__WHAT YOU WILL DO__.
1. Please decide whether each statement agrees with the article about CPR training in Versailles schools, answering yes or no and quoting the deciding words of the article: (a) High school sophomores have received full CPR/AED education for four years. (b) Eighth-grade students receive a two-day CPR session. (c) Katey Litten found learning CPR entirely easy.
2. Write the next part of the article about CPR training in Versailles schools, starting after its last sentence.

__READING TEXT__.
BEGIN
VERSAILLES — Katey Litten is a fourth-grader who recently learned compression-only Cardiopulmonary Resuscitation (CPR), at Versailles Elementary School.
“I learned how to save peoples’ lives,” she said. “It was kind of easy and kind of hard. I need to learn how to save peoples’ lives, so if someone needs help; then I need to help them.”
Versailles Exempted Village School District School Nurse Tracy Cordonnier has been teaching the fourth-graders compression-only CPR, due to the requirements of achieving the Heart Safe School Accreditation. This accreditation is dedicated to helping schools develop campus-wide response and communication methods in case of cardiac emergencies. According to Cordonnier, one of the requirements to achieving the accreditation was that each school in the district had students trained in at least hands-only CPR.
“The high school sophomores have been getting full CPR/Automated External Defibrillators (AED) education for four years now,” Cordonnier said. “In addition, eighth-grade students have been getting a one-day session about how to provide CPR for three years. I simply needed to teach the elementary students. Many of the other requirements are already in place, so getting the Heart Safe Accreditation should be fairly simple for the district.”
END
__INFORMATION PROVIDED__.
BEGIN
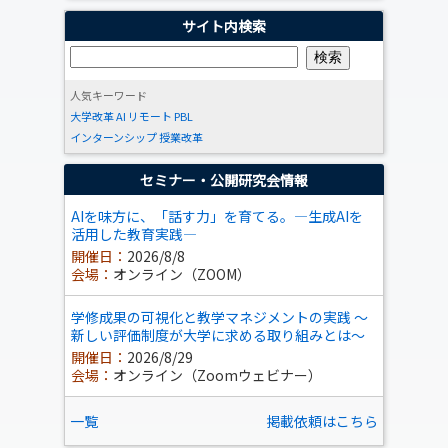
サイト内検索
人気キーワード
大学改革
AI
リモート
PBL
インターンシップ
授業改革
セミナー・公開研究会情報
AIを味方に、「話す力」を育てる。―生成AIを
活用した教育実践―
開催日：
2026/8/8
会場：
オンライン（ZOOM）
学修成果の可視化と教学マネジメントの実践 ～
新しい評価制度が大学に求める取り組みとは～
開催日：
2026/8/29
会場：
オンライン（Zoomウェビナー）
一覧
掲載依頼はこちら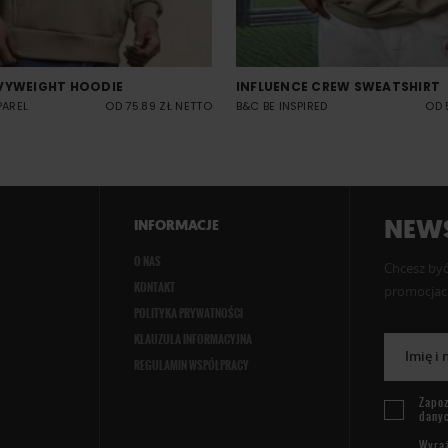
VYWEIGHT HOODIE
INFLUENCE CREW SWEATSHIRT
PAREL
OD 75.89 ZŁ NETTO
B&C BE INSPIRED
OD 
NEWS
INFORMACJE
O NAS
Chcesz być
KONTAKT
promocjach
POLITYKA PRYWATNOŚCI
KLAUZULA INFORMACYJNA
Imię i
REGULAMIN WSPÓŁPRACY
Zapoz
dany
Wyraż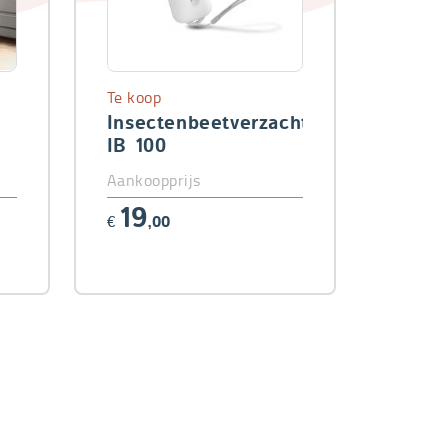
Te koop
Insectenbeetverzachter
IB 100
Aankoopprijs
19
€
,00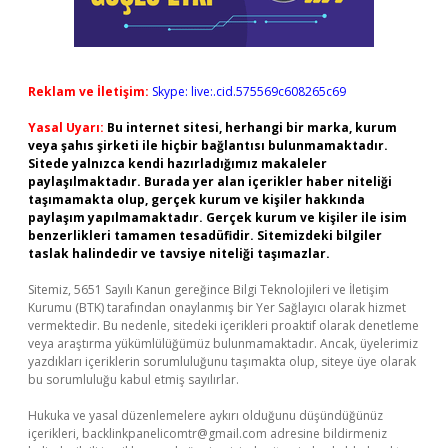
Reklam ve İletişim:
Skype: live:.cid.575569c608265c69
Yasal Uyarı:
Bu internet sitesi, herhangi bir marka, kurum
veya şahıs şirketi ile hiçbir bağlantısı bulunmamaktadır.
Sitede yalnızca kendi hazırladığımız makaleler
paylaşılmaktadır. Burada yer alan içerikler haber niteliği
taşımamakta olup, gerçek kurum ve kişiler hakkında
paylaşım yapılmamaktadır. Gerçek kurum ve kişiler ile isim
benzerlikleri tamamen tesadüfidir. Sitemizdeki bilgiler
taslak halindedir ve tavsiye niteliği taşımazlar.
Sitemiz, 5651 Sayılı Kanun gereğince Bilgi Teknolojileri ve İletişim
Kurumu (BTK) tarafından onaylanmış bir Yer Sağlayıcı olarak hizmet
vermektedir. Bu nedenle, sitedeki içerikleri proaktif olarak denetleme
veya araştırma yükümlülüğümüz bulunmamaktadır. Ancak, üyelerimiz
yazdıkları içeriklerin sorumluluğunu taşımakta olup, siteye üye olarak
bu sorumluluğu kabul etmiş sayılırlar.
Hukuka ve yasal düzenlemelere aykırı olduğunu düşündüğünüz
içerikleri,
backlinkpanelicomtr@gmail.com
adresine bildirmeniz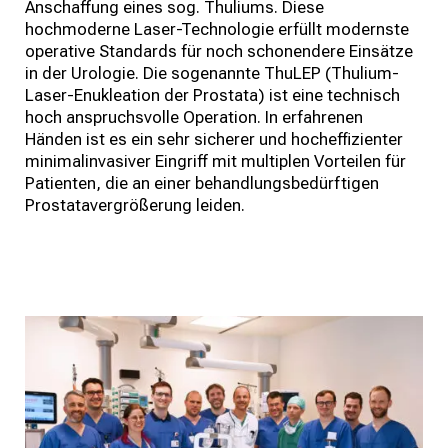
Anschaffung eines sog. Thuliums. Diese
hochmoderne Laser-Technologie erfüllt modernste
operative Standards für noch schonendere Einsätze
in der Urologie. Die sogenannte ThuLEP (Thulium-
Laser-Enukleation der Prostata) ist eine technisch
hoch anspruchsvolle Operation. In erfahrenen
Händen ist es ein sehr sicherer und hocheffizienter
minimalinvasiver Eingriff mit multiplen Vorteilen für
Patienten, die an einer behandlungsbedürftigen
Prostatavergrößerung leiden.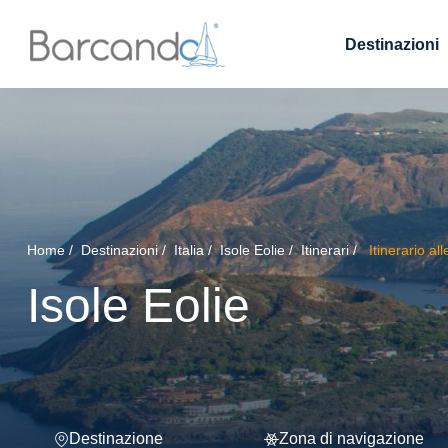
Destinazioni
Home
Destinazioni
Italia
Isole Eolie
Itinerari
Itinerario all
Isole Eolie
Destinazione
Zona di navigazione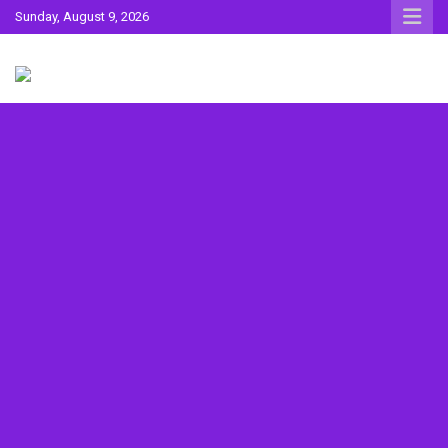
Skip
Sunday, August 9, 2026
to
content
Sahitya ki Dharohar
Surta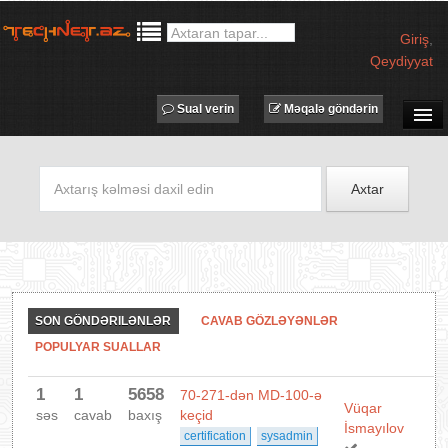
Giriş
,
Qeydiyyat
Sual verin
Məqalə göndərin
SUAL-CAVAB
TECHNET TV
Axtar
MƏQALƏLƏR
İŞ ELANLARI
TƏDBİRLƏR
PROQRAMLAR
SON GÖNDƏRILƏNLƏR
CAVAB GÖZLƏYƏNLƏR
AVADANLIQLAR
POPULYAR SUALLAR
IT LÜĞƏT
1
1
5658
70-271-dən MD-100-ə
XƏBƏRLƏR
Vüqar
səs
cavab
baxış
keçid
İsmayılov
certification
sysadmin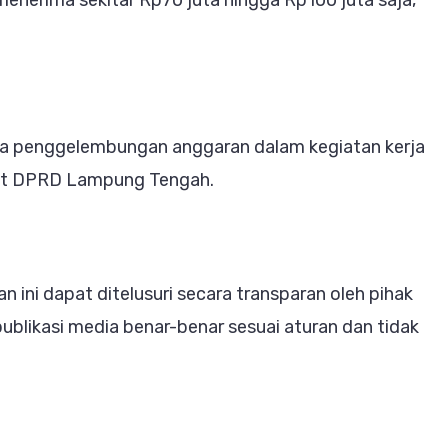
a penggelembungan anggaran dalam kegiatan kerja
riat DPRD Lampung Tengah.
 ini dapat ditelusuri secara transparan oleh pihak
likasi media benar-benar sesuai aturan dan tidak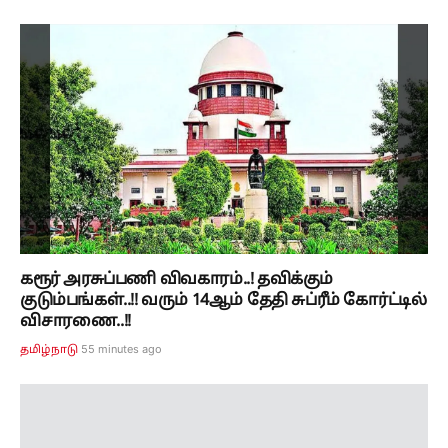
கரூர் அரசுப்பணி விவகாரம்..! தவிக்கும்
குடும்பங்கள்..!! வரும் 14ஆம் தேதி சுப்ரீம் கோர்ட்டில்
விசாரணை..!!
55 minutes ago
தமிழ்நாடு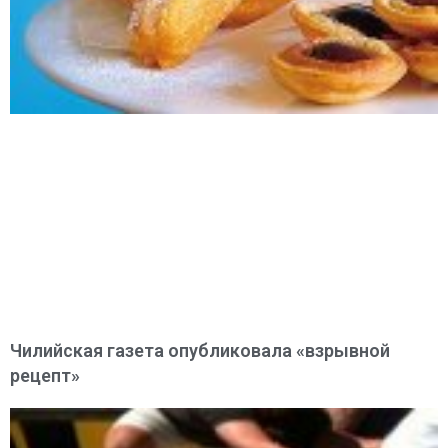
Чилийская газета опубликовала «взрывной
рецепт»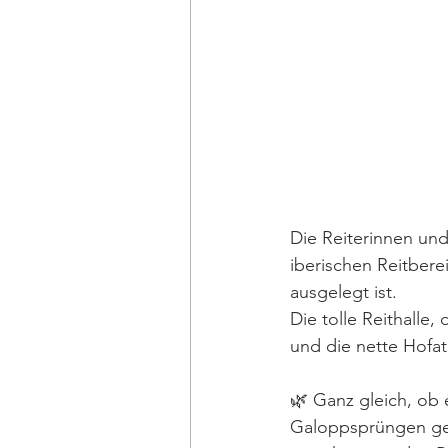
Die Reiterinnen und
iberischen Reitberei
ausgelegt ist.
Die tolle Reithalle
und die nette Hofa
🌿 Ganz gleich, ob 
Galoppsprüngen geh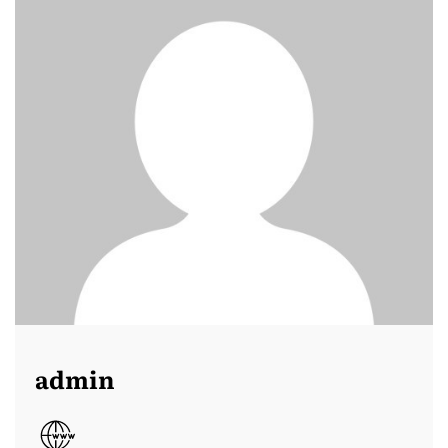
admin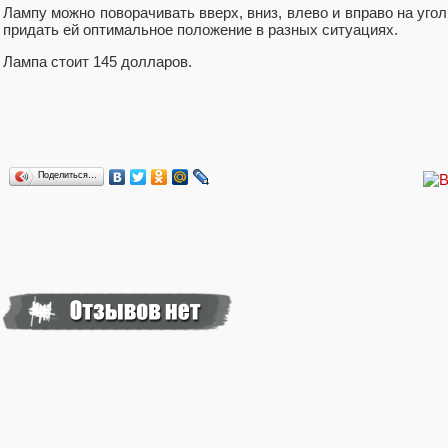
Лампу можно поворачивать вверх, вниз, влево и вправо на уго
придать ей оптимальное положение в разных ситуациях.
Лампа стоит 145 долларов.
Поделиться…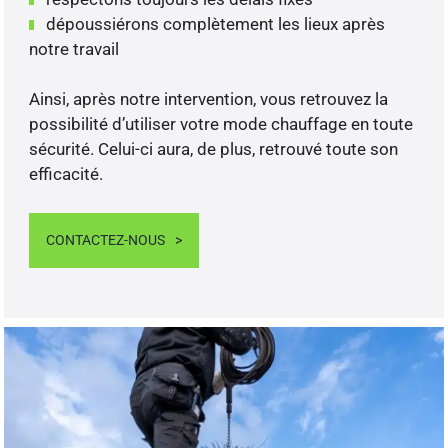
dépoussiérons complètement les lieux après
notre travail
Ainsi, après notre intervention, vous retrouvez la
possibilité d’utiliser votre mode chauffage en toute
sécurité. Celui-ci aura, de plus, retrouvé toute son
efficacité.
CONTACTEZ-NOUS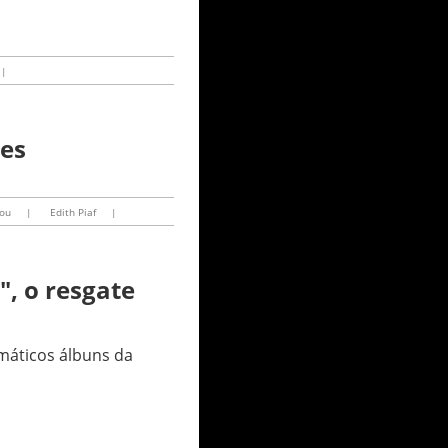
|
ves
You
|
Edith Piaf
|
", o resgate
máticos álbuns da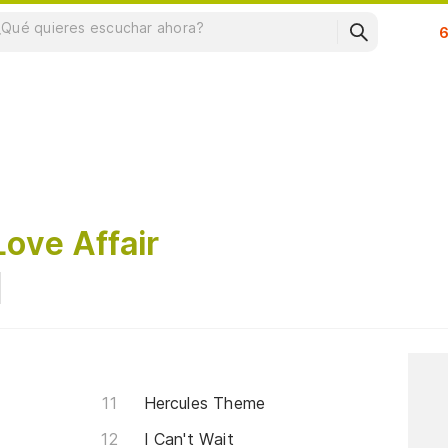
Su
ove Affair
Hercules Theme
I Can't Wait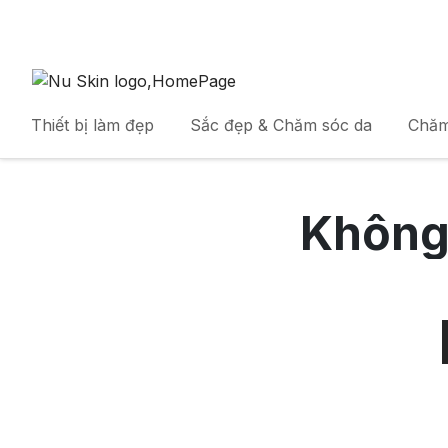
Thiết bị làm đẹp
Sắc đẹp & Chăm sóc da
Chăm
Không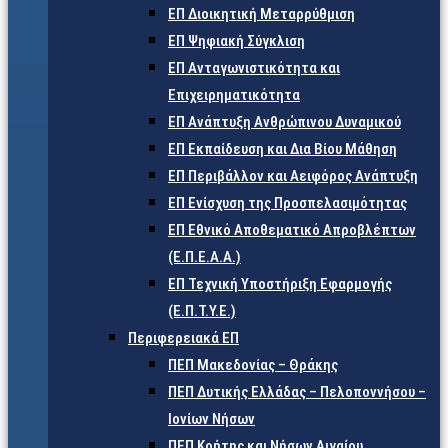
ΕΠ Διοικητική Μεταρρύθμιση
ΕΠ Ψηφιακή Σύγκλιση
ΕΠ Ανταγωνιστικότητα και
Επιχειρηματικότητα
ΕΠ Ανάπτυξη Ανθρώπινου Δυναμικού
ΕΠ Εκπαίδευση και Δια Βίου Μάθηση
ΕΠ Περιβάλλον και Αειφόρος Ανάπτυξη
ΕΠ Ενίσχυση της Προσπελασιμότητας
ΕΠ Εθνικό Αποθεματικό Απροβλέπτων
(Ε.Π.Ε.Α.Α.)
ΕΠ Τεχνική Υποστήριξη Εφαρμογής
(Ε.Π.Τ.Υ.Ε.)
Περιφερειακά ΕΠ
ΠΕΠ Μακεδονίας – Θράκης
ΠΕΠ Δυτικής Ελλάδας – Πελοποννήσου –
Ιονίων Νήσων
ΠΕΠ Κρήτης και Νήσων Αιγαίου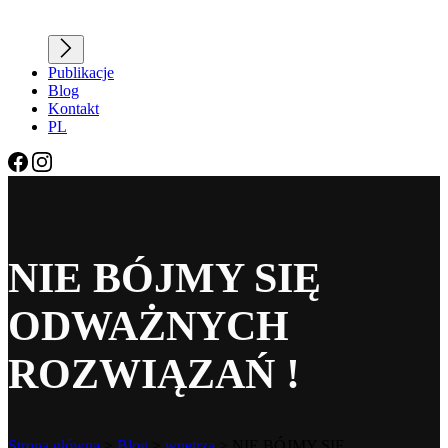
Publikacje
Blog
Kontakt
PL
NIE BÓJMY SIĘ
ODWAŻNYCH
ROZWIĄZAŃ !
Strona główna
>
Blog
>
wnętrza
>
NIE BÓJMY SIĘ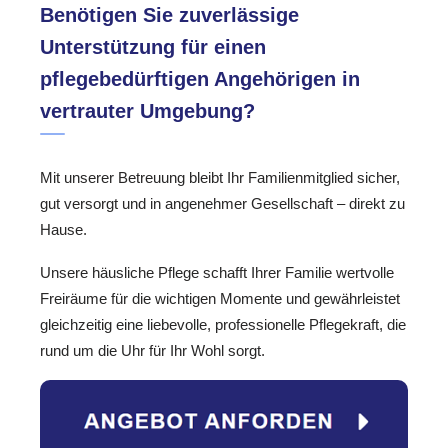
Benötigen Sie zuverlässige
Unterstützung für einen
pflegebedürftigen Angehörigen in
vertrauter Umgebung?
Mit unserer Betreuung bleibt Ihr Familienmitglied sicher,
gut versorgt und in angenehmer Gesellschaft – direkt zu
Hause.
Unsere häusliche Pflege schafft Ihrer Familie wertvolle
Freiräume für die wichtigen Momente und gewährleistet
gleichzeitig eine liebevolle, professionelle Pflegekraft, die
rund um die Uhr für Ihr Wohl sorgt.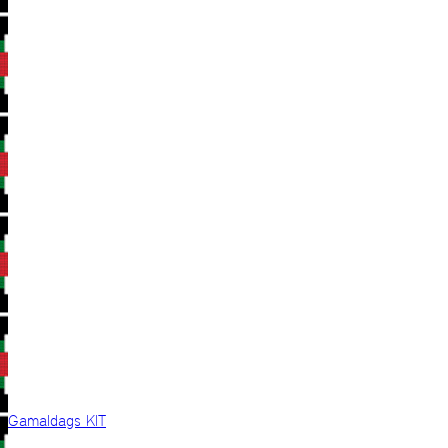
Gamaldags KIT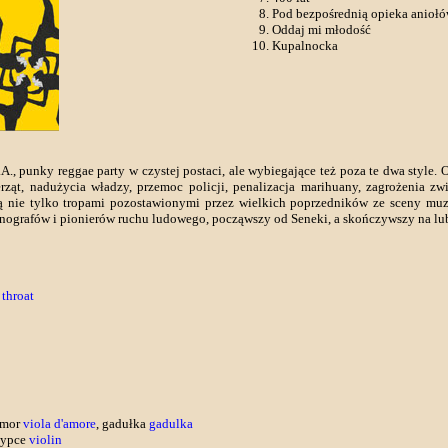
Pod bezpośrednią opieka anioł
Oddaj mi młodość
Kupalnocka
A., punky reggae party w czystej postaci, ale wybiegające też poza te dwa style. 
rząt, nadużycia władzy, przemoc policji, penalizacja marihuany, zagrożenia zw
dą nie tylko tropami pozostawionymi przez wielkich poprzedników ze sceny muz
etnografów i pionierów ruchu ludowego, począwszy od Seneki, a skończywszy na lu
o
throat
'amor
viola d'amore
, gadułka
gadulka
rzypce
violin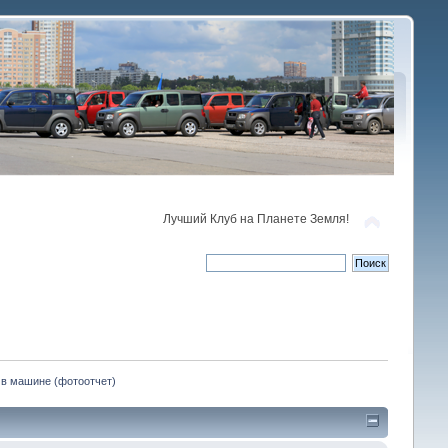
Лучший Клуб на Планете Земля!
 в машине (фотоотчет)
END
__ANSWERS TO THE EXERCISES__.
1.
(a) Yes: "The high school sophomores have been getting full CPR/Automated External Defibrillators (AED) education for four years now"
(b) No: "eighth-grade students have been getting a one-day session about how to provide CPR for three years"
(c) No: "It was kind of easy and kind of hard."

2.
A learning tool Cordonnier chose to use for the fourth-graders is the “Hands On Practical Experience” (HOPE) Program, due to its simplicity, she said. HOPE, a partnership in community health and welfare between the Health and Safety Institute, Fairfield Medical Center, and the Gordon B. Snider Cardiovascular Institute, is a 45- minute course in chest compression-only CPR. The students were provided with instructions and sent away with a print-out of how to perform the CPR. The steps involved are the following: assess the person; call 911; give continuous, uninterrupted chest compressions; continue compressions and turn on an AED, if available. Students, in twos, practiced on mannequins, with both the chest compressions and the AED. Cordonnier kept the students engaged with her highly spirited explanations about the CPR process and the function of an AED.
“Have you ever had the electricity go off and your mother says, ‘Oh we must have blown a fuse’?,” she asked the students. “Then what happened? They go downstairs and find that grey box, your mom and dad open the lid, they find a switch and they flip the breaker. The light turns back on and it fixes the electric that is going through there. This box (AED) fixes the electric in a person’s heart. When they push this button, it is like a big slap in the face. It is saying, ‘Straighten up heart!’ And the heart says ‘OK’.”
Cordonnier taught the students two songs to remember the pace at which chest compressions are administered during CPR: “Staying Alive” and “Another one Bites the Dust”. These songs keep the hands pushing between 100-120 beats per minute. Versailles fourth-grade math and spelling teacher Jeremy Riley said the CPR lesson is fantastic and a great life-lesson for the students.
“These kids could be with someone that has a real-life situation like this, and if nothing else, they could at least do the hands-on CPR,” he said. “That will increase the likelihood of someone being able to survive.”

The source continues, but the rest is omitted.